» **Required action**:
Transcribe the text from every record below, line for line, without changing a word. Leave the pictures out of your answer.

Stored data entries
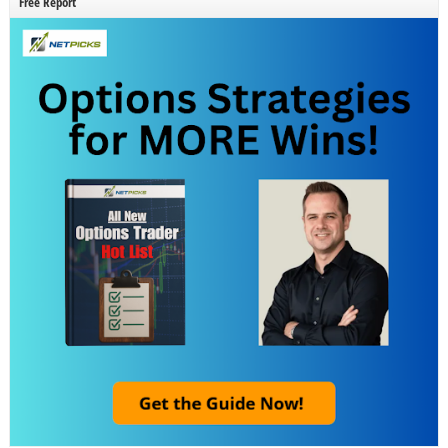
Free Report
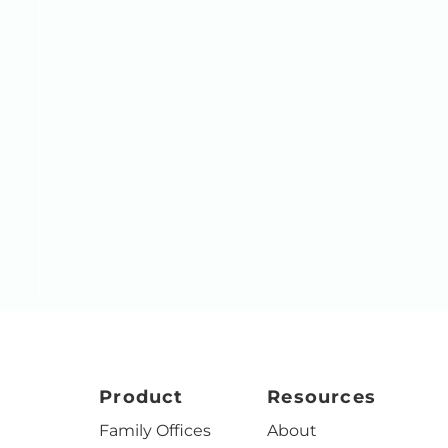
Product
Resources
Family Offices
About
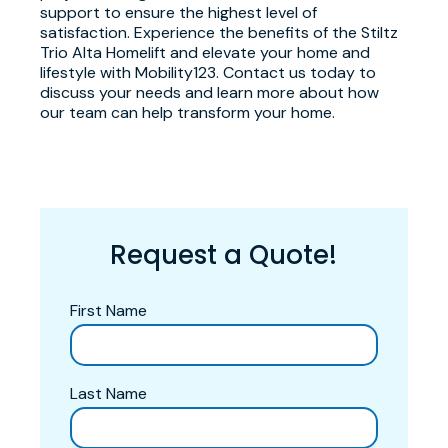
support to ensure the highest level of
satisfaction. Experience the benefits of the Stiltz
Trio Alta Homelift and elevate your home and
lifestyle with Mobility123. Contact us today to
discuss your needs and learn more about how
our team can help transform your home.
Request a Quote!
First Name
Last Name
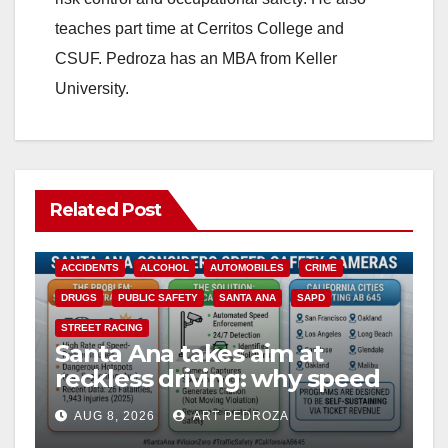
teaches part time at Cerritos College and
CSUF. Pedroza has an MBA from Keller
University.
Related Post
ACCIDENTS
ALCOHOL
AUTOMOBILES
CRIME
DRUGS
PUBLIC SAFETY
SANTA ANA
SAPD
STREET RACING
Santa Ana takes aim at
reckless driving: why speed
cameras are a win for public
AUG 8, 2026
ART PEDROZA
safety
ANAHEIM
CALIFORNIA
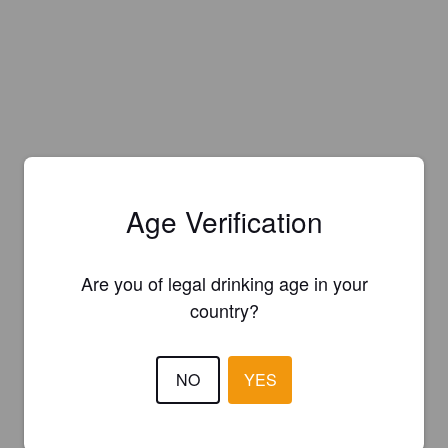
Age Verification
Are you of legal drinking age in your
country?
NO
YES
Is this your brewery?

» **Exercise answer**:
Free Report
Product
Resources
Family Offices
About
support to ensure the highest level of
satisfaction. Experience the benefits of the Stiltz
Trio Alta Homelift and elevate your home and
lifestyle with Mobility123. Contact us today to
discuss your needs and learn more about how
our team can help transform your home.
Request a Quote!
First Name
Last Name
teaches part time at Cerritos College and
CSUF. Pedroza has an MBA from Keller
University.
Related Post
ACCIDENTS
ALCOHOL
AUTOMOBILES
CRIME
DRUGS
PUBLIC SAFETY
SANTA ANA
SAPD
STREET RACING
Santa Ana takes aim at
reckless driving: why speed
cameras are a win for public
AUG 8, 2026
ART PEDROZA
safety
ANAHEIM
CALIFORNIA
Age Verification
Are you of legal drinking age in your
country?
NO
YES
Is this your brewery?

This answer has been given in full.